The many clubs at DVGS include:
- College Resource Center (CRC)
- Community Service Club (CSC)
- Chinese Orchestra
- Chinese Dance Club
- Sitra (DVGS' bimonthly school newsletter)
- Model United Nations (MUN), competes annually at the UC Davis/Berkeley Model United Nations conference.
- Holiday Committee
DVGS also has basketball teams that compete in the City League annually in the High School and Junior High levels. Other sports include their recently added track teams, in which both High School and Junior High levels compete with other schools.
- Yearbook Club
- 2009 Prototype
- 2010 Experience
DVS has a number of unique customs and traditions that are not found in other private schools. They include:
- Uniforms: Boys and girls have to wear school uniforms to school. The boys' uniform comprises white dress shirts and navy blue trousers and neckties. The girls wear white blouses and green plaid skirts or blue trousers. The girls also wear uniformed blazers, winter coats, red zipper neckties, and sweater vest which are optional. Occasionally, the girls' school will be allowed to wear 'casual' clothes to school, but no similar program exists at the boys' school.
- Volunteer Teachers: Many of the teachers teaching at DVS are volunteers from the City of Ten Thousand Buddhas and Ukiah. A few teachers are also Buddhist bhikshus and bhikshunis and members of the sangha.

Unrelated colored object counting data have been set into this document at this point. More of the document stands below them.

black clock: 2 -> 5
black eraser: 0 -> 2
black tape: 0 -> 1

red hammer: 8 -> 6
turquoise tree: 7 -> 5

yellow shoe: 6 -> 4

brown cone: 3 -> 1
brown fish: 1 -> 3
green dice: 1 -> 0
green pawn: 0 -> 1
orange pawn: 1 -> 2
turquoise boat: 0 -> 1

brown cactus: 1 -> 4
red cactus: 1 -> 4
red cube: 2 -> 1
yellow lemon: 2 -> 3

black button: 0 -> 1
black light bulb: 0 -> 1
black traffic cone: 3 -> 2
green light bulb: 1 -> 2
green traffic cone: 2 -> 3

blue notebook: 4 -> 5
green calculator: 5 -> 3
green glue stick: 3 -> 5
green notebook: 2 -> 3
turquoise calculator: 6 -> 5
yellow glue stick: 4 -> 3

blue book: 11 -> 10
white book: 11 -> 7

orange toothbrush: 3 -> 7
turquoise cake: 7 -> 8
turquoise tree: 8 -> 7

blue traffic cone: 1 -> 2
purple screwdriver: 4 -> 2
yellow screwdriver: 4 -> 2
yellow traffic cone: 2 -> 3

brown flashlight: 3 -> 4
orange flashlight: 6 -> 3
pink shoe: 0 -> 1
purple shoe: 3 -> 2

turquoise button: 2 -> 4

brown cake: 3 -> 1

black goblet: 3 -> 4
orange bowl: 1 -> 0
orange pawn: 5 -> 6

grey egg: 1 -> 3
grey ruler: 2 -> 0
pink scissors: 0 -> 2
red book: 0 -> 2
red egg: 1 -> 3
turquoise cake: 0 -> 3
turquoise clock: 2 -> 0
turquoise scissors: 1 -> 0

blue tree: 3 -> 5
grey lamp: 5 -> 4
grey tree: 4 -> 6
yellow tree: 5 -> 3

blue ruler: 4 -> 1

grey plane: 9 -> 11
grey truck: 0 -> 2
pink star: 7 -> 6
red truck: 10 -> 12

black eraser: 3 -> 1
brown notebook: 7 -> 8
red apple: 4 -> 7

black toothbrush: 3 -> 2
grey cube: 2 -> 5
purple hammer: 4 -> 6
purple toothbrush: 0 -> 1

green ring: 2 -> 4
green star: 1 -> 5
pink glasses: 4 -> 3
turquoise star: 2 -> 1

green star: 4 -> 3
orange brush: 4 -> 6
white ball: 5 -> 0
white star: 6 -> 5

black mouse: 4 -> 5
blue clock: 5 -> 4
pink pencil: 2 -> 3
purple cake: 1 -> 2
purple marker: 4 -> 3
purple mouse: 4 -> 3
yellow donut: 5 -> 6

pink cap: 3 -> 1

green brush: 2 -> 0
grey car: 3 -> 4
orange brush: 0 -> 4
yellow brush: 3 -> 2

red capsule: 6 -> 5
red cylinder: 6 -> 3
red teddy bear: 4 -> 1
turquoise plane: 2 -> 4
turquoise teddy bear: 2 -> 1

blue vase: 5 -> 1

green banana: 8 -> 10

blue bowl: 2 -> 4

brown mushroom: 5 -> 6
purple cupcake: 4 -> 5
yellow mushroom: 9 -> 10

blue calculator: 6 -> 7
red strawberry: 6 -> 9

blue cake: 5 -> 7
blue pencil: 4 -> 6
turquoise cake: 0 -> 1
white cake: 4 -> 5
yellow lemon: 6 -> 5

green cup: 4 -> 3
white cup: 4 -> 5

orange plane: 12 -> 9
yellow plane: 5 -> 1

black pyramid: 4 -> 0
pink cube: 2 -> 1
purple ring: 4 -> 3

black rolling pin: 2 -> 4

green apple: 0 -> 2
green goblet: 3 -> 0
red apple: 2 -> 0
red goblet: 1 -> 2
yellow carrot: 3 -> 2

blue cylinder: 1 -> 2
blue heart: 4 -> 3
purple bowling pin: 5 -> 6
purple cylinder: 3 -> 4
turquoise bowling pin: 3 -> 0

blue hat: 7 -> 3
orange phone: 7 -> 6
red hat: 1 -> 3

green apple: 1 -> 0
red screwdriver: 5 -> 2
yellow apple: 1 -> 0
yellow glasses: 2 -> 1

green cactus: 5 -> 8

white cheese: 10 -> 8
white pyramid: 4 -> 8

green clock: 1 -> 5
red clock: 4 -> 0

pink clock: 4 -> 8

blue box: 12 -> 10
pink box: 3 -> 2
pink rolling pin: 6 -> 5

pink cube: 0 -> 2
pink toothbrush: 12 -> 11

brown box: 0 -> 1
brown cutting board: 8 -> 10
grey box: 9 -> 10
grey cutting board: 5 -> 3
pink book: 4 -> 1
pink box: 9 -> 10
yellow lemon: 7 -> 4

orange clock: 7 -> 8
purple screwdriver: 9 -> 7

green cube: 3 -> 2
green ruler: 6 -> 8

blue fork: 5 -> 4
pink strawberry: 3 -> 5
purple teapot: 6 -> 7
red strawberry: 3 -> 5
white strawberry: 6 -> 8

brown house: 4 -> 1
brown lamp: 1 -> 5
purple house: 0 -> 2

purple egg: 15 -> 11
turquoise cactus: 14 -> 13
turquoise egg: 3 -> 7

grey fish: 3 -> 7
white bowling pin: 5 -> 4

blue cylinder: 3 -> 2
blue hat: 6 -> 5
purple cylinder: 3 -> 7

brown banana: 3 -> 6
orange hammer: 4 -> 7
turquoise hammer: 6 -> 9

- Senior speeches: Dues to the relatively small size of each graduating class, each graduating senior traditionally writes a short speech at his or her graduation. Due to the presence of international guests at commencement ceremonies, Seniors are typically obligated to translate their speech into Chinese.
The predecessor to DVS, Instilling Goodness Elementary School, was first founded at the suggestion of San Francisco City Supervisor Carol Ruth Silver in 1976 by the Venerable Master Hsuan Hua. Starting out with just eight students, the school soon outgrew its quarters and was moved to Talmage's City of Ten Thousand Buddhas in 1978. Developing Virtue Secondary was officially founded in 1981, and divided into separate Boys and Girls divisions in 1981.
Prior to the founding of the City of Ten Thousand Buddhas and Developing Virtue Secondary Schools, the land was used for the Mendocino Mental Hospital. This particular history prompted the circulation of numerous ghost stories.
The first graduating class of DVS graduated in 1983 with only two students. Over the years, the school slowly grew until by 1996, graduating classes were regularly 10 students or more. The graduating Class of 2004 had 12 graduates, 6 from DVGS and 6 from DVBS.
In 2003, DVS became a candidate for accreditation from the Western Association of Schools and Colleges and began a massive remodeling of the campus.
In August 2007, Developing Virtue Secondary School was accredited by the Western Association of Schools and Colleges (WASC). The school holds membership in the Association of Northern California Chinese Schools.